It’s 2021! Have you set yourself some New Year’s resolutions? Or, have you not bothered as you know you will inevitably be one of the 80% of people who fail?  Well, this year will be different. Here are some tips and tricks to overcome any hurdles and help you achieve your New Year’s resolutions …

Getting the right mindset

There’s little point in making a resolution that sets out to achieve the impossible – that’s just setting yourself up for failure from the word go.

So, set yourself resolutions that are doable and achievable yet still have value and meaning. This is one of the key tips offered in an article published by the New York Times.

If you want a more mindful spin on pretty much the same sentiment, you might also turn to an article published by Psych Central of the 14th of January 2020, which suggested that you keep your New Year’s resolutions realistic.

Getting prepared

Before you start on your journey, make sure you have the tools needed to help you succeed. For example, this could be anything from mobile apps (such as calorie tracking) to an online course (if you have decided to write a book) to getting proper running gear (if you have decided to start running).

Start small

In some cases, where you are not giving something up but instead making a self-improvement, start small and build up from there. Say you want to improve your physical fitness. Rather than saying from the outset that you will do 100 press-ups a day, start with just five press-ups a day, gradually building up to as many as you can.

Put another way, make your start with “bite-sized portions”.

Measure it

One of the things that follows on from those suggestions about keeping things achievable and not biting off more than you can chew is to try and make your resolutions measurable.

Measuring your progress might be more straightforward with some resolutions than others. That example about improving your fitness, for instance, can be measured by the increased number of press-ups you can do.

If you are looking to lose weight, you can count the pounds – or kilos – you have shed. There are plenty of apps that you can use that not only track your calorie count per day but have a satisfying-to-look-at graph as your weight does downwards.

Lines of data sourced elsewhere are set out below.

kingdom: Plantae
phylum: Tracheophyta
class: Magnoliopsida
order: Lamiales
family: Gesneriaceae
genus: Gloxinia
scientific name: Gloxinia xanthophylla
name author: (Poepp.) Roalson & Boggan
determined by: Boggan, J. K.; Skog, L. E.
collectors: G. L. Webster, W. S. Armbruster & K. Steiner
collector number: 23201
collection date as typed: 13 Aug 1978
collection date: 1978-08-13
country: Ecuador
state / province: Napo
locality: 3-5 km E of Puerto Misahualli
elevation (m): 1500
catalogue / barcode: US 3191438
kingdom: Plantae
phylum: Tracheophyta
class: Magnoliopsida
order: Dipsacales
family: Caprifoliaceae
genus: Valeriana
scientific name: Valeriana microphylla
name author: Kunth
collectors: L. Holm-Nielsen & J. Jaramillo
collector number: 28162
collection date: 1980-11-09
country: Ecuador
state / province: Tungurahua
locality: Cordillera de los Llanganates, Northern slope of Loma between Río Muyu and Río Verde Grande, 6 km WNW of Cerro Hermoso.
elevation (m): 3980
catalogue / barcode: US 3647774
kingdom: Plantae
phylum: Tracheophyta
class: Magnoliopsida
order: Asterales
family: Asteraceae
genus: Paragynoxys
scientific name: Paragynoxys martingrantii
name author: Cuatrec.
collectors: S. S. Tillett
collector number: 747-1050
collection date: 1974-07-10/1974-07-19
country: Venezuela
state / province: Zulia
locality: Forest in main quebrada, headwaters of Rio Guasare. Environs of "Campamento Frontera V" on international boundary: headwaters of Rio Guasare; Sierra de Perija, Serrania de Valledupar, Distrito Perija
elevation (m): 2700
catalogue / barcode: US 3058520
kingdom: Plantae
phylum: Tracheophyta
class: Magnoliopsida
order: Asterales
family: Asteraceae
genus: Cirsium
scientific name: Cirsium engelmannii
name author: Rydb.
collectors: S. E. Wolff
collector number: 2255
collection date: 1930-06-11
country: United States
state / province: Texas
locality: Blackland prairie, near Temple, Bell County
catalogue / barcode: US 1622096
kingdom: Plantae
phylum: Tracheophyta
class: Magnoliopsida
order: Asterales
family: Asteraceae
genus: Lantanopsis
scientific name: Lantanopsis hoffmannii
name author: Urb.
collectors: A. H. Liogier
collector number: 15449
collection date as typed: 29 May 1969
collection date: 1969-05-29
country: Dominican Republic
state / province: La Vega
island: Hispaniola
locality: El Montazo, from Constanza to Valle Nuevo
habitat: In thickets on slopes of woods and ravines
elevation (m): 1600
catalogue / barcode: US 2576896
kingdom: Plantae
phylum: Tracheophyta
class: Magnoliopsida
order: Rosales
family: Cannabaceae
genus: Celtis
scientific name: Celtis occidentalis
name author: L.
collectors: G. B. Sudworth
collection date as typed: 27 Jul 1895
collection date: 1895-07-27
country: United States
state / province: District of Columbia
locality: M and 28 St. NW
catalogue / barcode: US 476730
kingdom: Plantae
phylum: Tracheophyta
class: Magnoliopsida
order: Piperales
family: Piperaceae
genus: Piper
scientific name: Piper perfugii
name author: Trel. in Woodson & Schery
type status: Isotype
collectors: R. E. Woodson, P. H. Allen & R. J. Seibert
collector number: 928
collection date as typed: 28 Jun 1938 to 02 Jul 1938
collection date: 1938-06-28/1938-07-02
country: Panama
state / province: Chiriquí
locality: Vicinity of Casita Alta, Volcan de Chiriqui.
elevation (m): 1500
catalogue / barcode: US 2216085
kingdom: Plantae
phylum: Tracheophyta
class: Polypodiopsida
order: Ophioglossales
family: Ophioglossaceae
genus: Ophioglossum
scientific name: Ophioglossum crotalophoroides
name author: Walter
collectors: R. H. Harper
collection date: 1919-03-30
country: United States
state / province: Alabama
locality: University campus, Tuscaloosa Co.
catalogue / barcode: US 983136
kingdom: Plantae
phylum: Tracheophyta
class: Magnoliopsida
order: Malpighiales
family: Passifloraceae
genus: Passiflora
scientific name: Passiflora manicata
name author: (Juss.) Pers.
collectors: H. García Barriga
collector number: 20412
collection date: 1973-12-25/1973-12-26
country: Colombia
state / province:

Maybe you can see financial benefits from your new habits? Research shows that after stopping smoking for a year, someone who used to smoke 20 cigarettes a day will save over £4050. Someone who drinks alcohol regularly can save an average of £1,000 a year by stopping.

With other resolutions, you might need to be a little more inventive and measure your progress by keeping a journal, making notes on your mobile, or even taking before and after pictures.


Procrastination is “a friend without benefits”, writes a contributor to Psychology Today on the 2nd of September 2020. Procrastination lets you tell yourself you have avoided completing something. But in that very avoidance, you have put paid to any chance of achieving your goals.

If you want to achieve any New Year’s resolutions, don’t delay, do it today. Stop procrastinating, says the Lifehack. It might be tempting to put off making any kind of start until the conditions are right. But that very moment, when everything comes together to make the ideal set of circumstances, is unlikely ever to come. The result is that you never get to make a start, let alone see your resolutions through to a successful conclusion.

There is a chink in everything – that’s how the light gets in

One of the false comrades in arms of procrastination is perfectionism – you are delaying taking action until the circumstances are exactly right and you stand a chance of completing your objectives perfectly.

The sad truth is that things are almost certainly never going to be that perfect. You are unlikely to complete the task to perfection. There is always likely to be some – even small – blemish in any sought-for result.

It is through precisely those imperfections, those chinks in the armour, that the light gets in – and teaches us some of the deeper home truths about the world in which we live.

Acknowledge your commitment

When you manage to reach the next step along the road to achieving a resolution – when you are genuinely making progress – it is important to reward yourself in some way so that your achievement gains the recognition it deserves.

You are physiologically designed to seek out pleasure over pain. So, keep in mind some treat, reward, or source of pleasure that you can grant yourself for achieving a particular milestone along the way to achieving a New Year’s resolution.

If you have decided to give up smoking, drinking alcohol, or your chocolate habit, for example, put the money you would have spent to one side. You can then use the money to treat yourself.

If you have lost weight, buy yourself a new outfit. And so on.

Good habits

Finally, it might be worth visiting that article in the Evening Standard once again. Remind yourself that changes, even those that you have envisaged as “good” for you, cannot be forced. However, beneficial the outcome, change is never going to happen overnight.

So, allow time for each small step to count and for your progress to take the time that it needs. If you break your resolution, don’t beat yourself up. Accept that you are human and may have the odd blip. Then start again. You are in this for the long haul.

This data is correct as at the time of writing.